Northern Ireland's marching season has a coat-trailing element, in which loyalists and republicans behave like two antagonists needling and circling each other, probing for a weakness. Today's Belfast Telegraph reports that a Belfast Grand Black Chapter parade will pass St Patrick's Catholic Church in Donegall Street, that seven police officers were injured at the same event last year, and that the Parades Commission has slapped down restrictions. The Police Federation wants a ban on all contentious marches: 500 police officers have been injured during the past year – 64 of them last Thursday and Friday.

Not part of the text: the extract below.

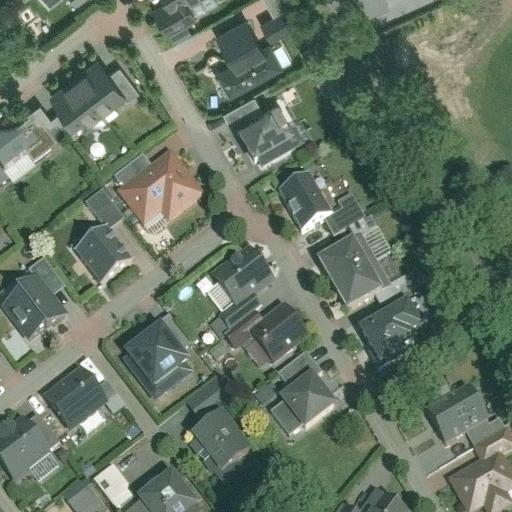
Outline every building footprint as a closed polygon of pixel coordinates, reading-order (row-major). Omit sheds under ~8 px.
[(164,0),(170,10),(188,0),(164,0)] [(362,0),(367,16),(390,9),(387,0),(362,0)] [(217,72),(231,97),(290,63),(276,38),(265,45),(248,16),(218,34),(227,50),(234,62),(217,72)] [(100,53),(49,91),(82,134),(132,96),(100,53)] [(49,120),(35,101),(22,110),(24,113),(0,130),(0,184),(4,181),(6,184),(53,149),(37,129),(49,120)] [(233,128),(256,168),(297,144),(275,104),(233,128)] [(207,201),(172,155),(118,196),(146,232),(162,219),(170,229),(207,201)] [(278,193),(302,235),(340,213),(316,172),(278,193)] [(258,188),(265,205),(280,199),(273,182),(258,188)] [(110,230),(75,257),(101,291),(136,265),(110,230)] [(362,237),(319,262),(350,316),(393,291),(362,237)] [(275,278),(252,247),(213,277),(236,308),(275,278)] [(0,312),(29,350),(68,320),(40,282),(0,312)] [(415,307),(366,336),(386,371),(421,350),(417,342),(431,334),(415,307)] [(313,343),(286,308),(249,335),(276,371),(313,343)] [(185,365),(157,327),(120,355),(125,362),(121,365),(151,405),(188,377),(181,368),(185,365)] [(108,407),(83,374),(59,392),(43,404),(69,437),(108,407)] [(306,435),(339,409),(315,378),(282,403),(306,435)] [(206,414),(223,400),(213,389),(196,403),(206,414)] [(467,389),(421,415),(441,450),(487,424),(467,389)] [(266,390),(255,399),(263,409),(274,401),(266,390)] [(228,415),(195,440),(226,480),(259,456),(228,415)] [(26,422),(0,442),(0,470),(12,486),(51,455),(26,422)] [(451,484),(465,511),(481,511),(484,511),(509,511),(511,511),(505,500),(511,495),(511,479),(500,458),(451,484)] [(114,470),(95,484),(115,511),(120,511),(136,501),(114,470)] [(181,471),(139,503),(143,508),(138,511),(198,511),(207,506),(181,471)] [(407,511),(379,494),(367,511),(344,511),(339,509),(336,511),(407,511)]
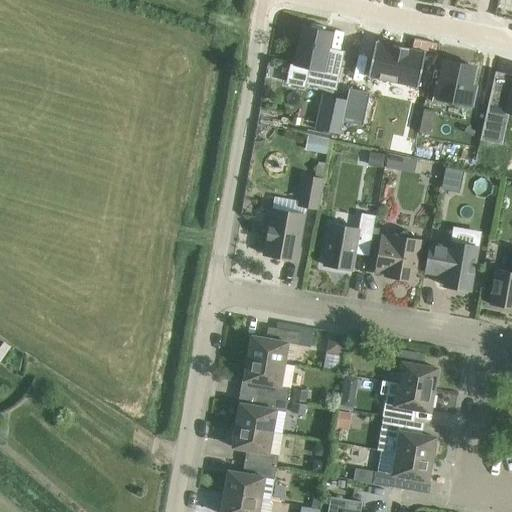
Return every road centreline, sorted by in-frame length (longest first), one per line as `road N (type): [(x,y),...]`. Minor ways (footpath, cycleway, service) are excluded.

Loyalist groups helped to fuel last winter's flag protests in Belfast, and their gambits are mirrored by the republicans: Sinn Fein doesn't want to cede ownership of republican mythology and matyrology to "the dissidents", who are an ever-present threat. (Three men have been arrested after the attempted murder of a police officer who was leaving a police station in Dungannan.) This helps to explain the recent republican march through Castlederg to commemorate two IRA terrorists who were killed by their own bomb. Such events can be par for the course in overwhelmingly Catholic villages, such as Carrickmore. Castlederg, however, has a mixed population, and hundreds of protesters, including relatives of IRA victims, turned out to protest.

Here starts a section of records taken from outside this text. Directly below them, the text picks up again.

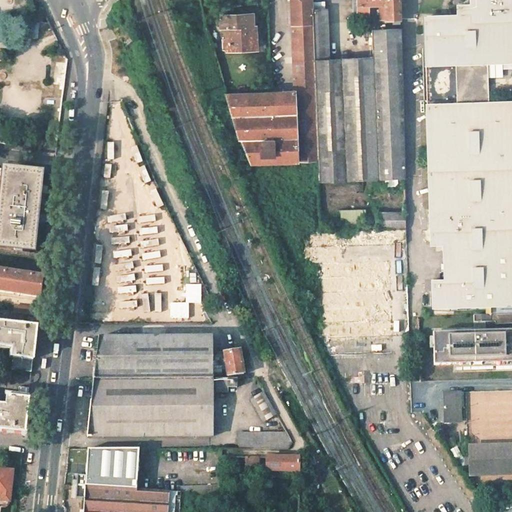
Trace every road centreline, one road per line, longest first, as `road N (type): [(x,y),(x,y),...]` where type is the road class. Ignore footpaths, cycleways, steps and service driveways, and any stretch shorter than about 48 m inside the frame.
road 1 (residential): [(88,76),(109,77),(129,97),(230,328)]
road 2 (secondary): [(88,76),(62,330)]
road 3 (residential): [(230,328),(300,444),(295,452),(229,452)]
road 4 (residential): [(230,328),(62,330)]
road 5 (secondary): [(62,330),(49,452)]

The Northern Ireland Office's traditional view of the role of the Secretary of State during the marching season is: keep out of it – don't do anything, don't say anything. Theresa Villiers has the authority to ban marches in an emergency. The decision she made was not to bar the event – since the advice she received was that this was beyond the scope of her powers – but to meet the relatives and criticise the parade, urging that it be called off. I suspect that not all her officials were thrilled. It's worth noting that the Belfast Telegraph, which is not always supportive of the Secretary of State, praised her judgement and reaction: "her competent media performances over the past few days were no doubt noticed in Downing Street," wrote Tony Grew.

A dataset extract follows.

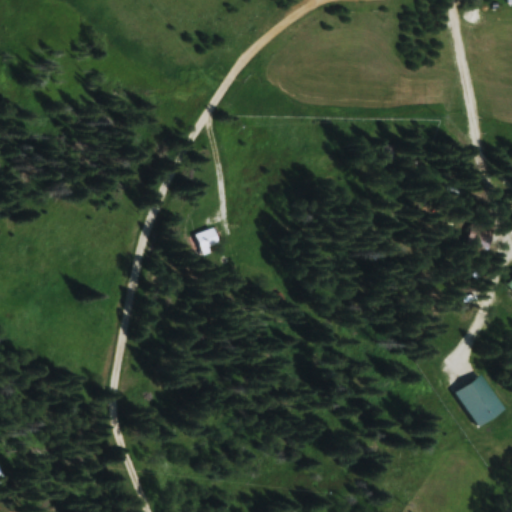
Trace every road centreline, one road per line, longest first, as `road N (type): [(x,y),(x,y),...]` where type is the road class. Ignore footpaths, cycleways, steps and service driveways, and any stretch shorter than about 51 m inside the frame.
road 1 (residential): [(181,158),(129,273),(113,348),(119,430),(150,511)]
road 2 (residential): [(325,0),(270,39),(181,158)]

He added: "Whether you agree with her or not, Villiers has found her voice. It
seems that adversity has brought out the best in her – a useful trait in
a Cabinet minister." (The piece was headlined: "No-nonsense Villiers puts her credentials on parade".) Amidst the recent bout of briefing against women members of the Cabinet, I argued that they are no better or worse than their male equivalents – and that, in any event, it's best for Downing Street to let Ministers get to grips with their portfolios rather than panic at the first whiff of grapeshot. There are Cabinet changes which could usefully be made – more of that in due course – but moving Villiers from Northern Ireland is not one of them. As she showed last week.